Para o secretário de Desenvolvimento da Infraestrutura do Ministério da Economia, Diogo Mac Cord, a movimentação em torno do relatório de Monteiro, que teve indicações de apoio por parte da oposição, não terá impacto na comissão especial. A preocupação, segundo ele, é de que o discurso ganhe força no plenário da Câmara. “A comissão especial não me preocupa tanto, mas sinceramente não sei se este discurso falacioso pode acabar contaminando a discussão no plenário”, disse ao Estadão/Broadcast.

Mac Cord ainda rebateu a referência ao Chile citada na mensagem, de que o que ocorreu no país seja um exemplo negativo da entrada da iniciativa privada no setor. “Chile é o maior exemplo de como o modelo que a gente defende deu certo”, disse. Estudo do Ministério da Economia aponta que, após o setor de saneamento chileno passar por um processo de privatização, os serviços de tratamento de esgoto foram universalizados no país, alcançando em 2013 atendimento de 100% da população.

As privatizações arrecadaram US$ 2,5 bilhões a indústria investiu US$ 3,5 bilhões em infraestrutura de 2000 a 2012 (principalmente em tratamento de esgoto), afirma o estudo da pasta.

Votação

A previsão é de que o relatório de Geninho seja votado na comissão especial nesta quarta-feira (30). Depois disso, é analisado pelo plenário da Câmara. Como mostrou o Estadão/Broadcast, o presidente da comissão, Evair de Melo (PP-ES), estima que o texto do deputado já tem votos suficientes para ser aprovado no grupo, composto por 34 parlamentares. Geninho deve apresentar uma nova versão de seu texto nesta terça-feira (29), com alterações estudadas após sugestões de parlamentares e entidades.

Já o texto de Monteiro recebeu demonstrações de apoio na última semana pelos deputados de oposição que integram o grupo. Ele só será analisado na comissão caso o relatório de Geninho seja derrotado.

Apresentado no último dia 9, o texto do relator passou a sofrer ofensivas por parte de deputados de partidos como Psol, PCdoB e PT, além de ter sido criticado em carta assinada por governadores do Nordeste. No documento, os mandatários afirmam que o parecer do deputado “fere o pacto federativo, a organização e autonomia dos Estados, Municípios e do Distrito Federal”.

A carta indica que, se for aprovado na Câmara, o texto de Geninho pode ter dificuldades para passar no Senado. Como o relator na Câmara prevê mudanças em relação ao texto validado pelos senadores em junho, o PL teria de voltar para a casa vizinha. O desafio é porque, no Senado, o Nordeste é a região que tem mais assentos. Além disso, muitos são alinhados aos governadores.
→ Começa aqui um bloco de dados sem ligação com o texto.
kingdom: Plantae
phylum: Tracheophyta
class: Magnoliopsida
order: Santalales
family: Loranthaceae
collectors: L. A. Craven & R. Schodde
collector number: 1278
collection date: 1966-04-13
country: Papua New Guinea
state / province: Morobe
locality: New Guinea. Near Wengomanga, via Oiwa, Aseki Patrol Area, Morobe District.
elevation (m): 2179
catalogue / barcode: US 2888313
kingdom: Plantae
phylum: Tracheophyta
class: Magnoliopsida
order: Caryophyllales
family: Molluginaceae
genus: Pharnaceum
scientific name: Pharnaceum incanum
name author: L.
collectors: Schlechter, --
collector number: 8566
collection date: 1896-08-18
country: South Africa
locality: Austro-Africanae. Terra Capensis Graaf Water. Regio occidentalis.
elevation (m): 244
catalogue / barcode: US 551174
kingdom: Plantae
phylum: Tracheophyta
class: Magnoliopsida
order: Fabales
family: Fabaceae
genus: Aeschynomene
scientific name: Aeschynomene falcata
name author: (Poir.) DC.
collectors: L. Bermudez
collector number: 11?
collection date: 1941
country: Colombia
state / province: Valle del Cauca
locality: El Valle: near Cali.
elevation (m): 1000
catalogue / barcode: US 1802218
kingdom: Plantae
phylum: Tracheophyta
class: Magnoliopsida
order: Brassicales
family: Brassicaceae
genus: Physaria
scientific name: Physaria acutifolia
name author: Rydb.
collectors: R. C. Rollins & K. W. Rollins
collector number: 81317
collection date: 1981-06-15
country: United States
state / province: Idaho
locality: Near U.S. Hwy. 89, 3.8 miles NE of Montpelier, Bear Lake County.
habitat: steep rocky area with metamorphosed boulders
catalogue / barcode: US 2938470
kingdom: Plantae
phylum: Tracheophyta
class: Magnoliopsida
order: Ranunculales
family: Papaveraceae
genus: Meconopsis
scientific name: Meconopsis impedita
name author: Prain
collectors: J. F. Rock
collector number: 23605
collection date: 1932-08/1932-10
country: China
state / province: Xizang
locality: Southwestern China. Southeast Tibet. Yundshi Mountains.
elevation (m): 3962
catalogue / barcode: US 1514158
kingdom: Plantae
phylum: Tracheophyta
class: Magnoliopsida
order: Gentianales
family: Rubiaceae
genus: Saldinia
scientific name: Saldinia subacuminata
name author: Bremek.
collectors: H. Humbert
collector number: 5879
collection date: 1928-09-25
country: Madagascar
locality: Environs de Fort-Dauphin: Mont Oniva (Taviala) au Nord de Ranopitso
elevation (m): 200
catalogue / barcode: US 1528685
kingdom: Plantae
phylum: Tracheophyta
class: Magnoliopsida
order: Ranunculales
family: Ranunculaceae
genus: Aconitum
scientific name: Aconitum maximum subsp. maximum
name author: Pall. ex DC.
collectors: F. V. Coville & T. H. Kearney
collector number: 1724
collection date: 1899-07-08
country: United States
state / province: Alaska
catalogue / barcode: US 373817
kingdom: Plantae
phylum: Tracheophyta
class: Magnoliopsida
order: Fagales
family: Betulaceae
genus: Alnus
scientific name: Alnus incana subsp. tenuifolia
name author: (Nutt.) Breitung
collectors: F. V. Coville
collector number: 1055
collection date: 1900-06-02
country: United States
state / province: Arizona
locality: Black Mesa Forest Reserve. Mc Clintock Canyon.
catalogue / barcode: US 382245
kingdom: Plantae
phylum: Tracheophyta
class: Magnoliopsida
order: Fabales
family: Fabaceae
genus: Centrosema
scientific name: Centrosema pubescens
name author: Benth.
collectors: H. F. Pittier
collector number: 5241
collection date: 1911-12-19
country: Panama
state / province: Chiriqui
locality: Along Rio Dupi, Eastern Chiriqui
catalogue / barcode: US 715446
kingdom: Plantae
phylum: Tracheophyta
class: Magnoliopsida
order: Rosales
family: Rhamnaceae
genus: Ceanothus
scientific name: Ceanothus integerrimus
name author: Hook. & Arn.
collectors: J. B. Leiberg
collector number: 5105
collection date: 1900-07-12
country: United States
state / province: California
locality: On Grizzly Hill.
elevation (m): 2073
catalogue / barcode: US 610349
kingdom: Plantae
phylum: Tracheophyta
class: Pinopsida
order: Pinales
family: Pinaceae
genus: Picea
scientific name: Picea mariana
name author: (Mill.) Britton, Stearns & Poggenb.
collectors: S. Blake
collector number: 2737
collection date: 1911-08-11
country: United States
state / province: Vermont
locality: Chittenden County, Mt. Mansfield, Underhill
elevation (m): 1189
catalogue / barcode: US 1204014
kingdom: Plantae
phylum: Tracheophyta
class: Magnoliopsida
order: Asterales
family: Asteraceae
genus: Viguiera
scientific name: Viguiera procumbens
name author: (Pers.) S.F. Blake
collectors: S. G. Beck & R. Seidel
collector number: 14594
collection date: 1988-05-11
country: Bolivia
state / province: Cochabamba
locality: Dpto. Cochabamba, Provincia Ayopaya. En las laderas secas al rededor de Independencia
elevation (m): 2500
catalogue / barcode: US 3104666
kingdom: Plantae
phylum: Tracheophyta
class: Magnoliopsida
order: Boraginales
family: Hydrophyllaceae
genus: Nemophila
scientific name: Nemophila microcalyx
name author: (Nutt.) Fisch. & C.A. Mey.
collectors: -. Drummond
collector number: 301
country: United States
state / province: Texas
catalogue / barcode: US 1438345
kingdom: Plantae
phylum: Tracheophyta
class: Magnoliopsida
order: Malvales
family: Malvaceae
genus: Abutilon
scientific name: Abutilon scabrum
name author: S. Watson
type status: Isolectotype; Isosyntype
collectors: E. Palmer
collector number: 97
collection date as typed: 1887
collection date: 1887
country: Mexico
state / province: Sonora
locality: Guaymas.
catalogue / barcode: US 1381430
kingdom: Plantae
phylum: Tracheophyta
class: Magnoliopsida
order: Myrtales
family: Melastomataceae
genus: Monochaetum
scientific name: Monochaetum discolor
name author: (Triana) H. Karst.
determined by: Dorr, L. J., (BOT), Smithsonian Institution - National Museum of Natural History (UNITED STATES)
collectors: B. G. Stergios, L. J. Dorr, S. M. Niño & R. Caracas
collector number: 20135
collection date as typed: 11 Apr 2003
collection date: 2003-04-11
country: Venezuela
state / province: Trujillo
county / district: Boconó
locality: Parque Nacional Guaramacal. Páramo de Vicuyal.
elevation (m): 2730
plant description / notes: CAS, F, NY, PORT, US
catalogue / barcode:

O temor do secretário de Infraestrutura é de que, a exemplo do que ocorreu no Senado em junho, “jabutis” sejam inseridos no texto de “última hora” durante as discussões no plenário. Como exemplo de um desses “jabutis”, Mac Cord citou a parte do projeto aprovado pelos senadores que dá o prazo de cinco anos para que a prestação de serviço em municípios sem contrato seja formalizada, possibilitando ainda que esses novos contratos de programa tenham vigência por um prazo de 30 anos.

O relatório de Geninho retira essa previsão. O deputado define que, nessas situações, os contratos terão prazo máximo de validade de apenas 48 meses.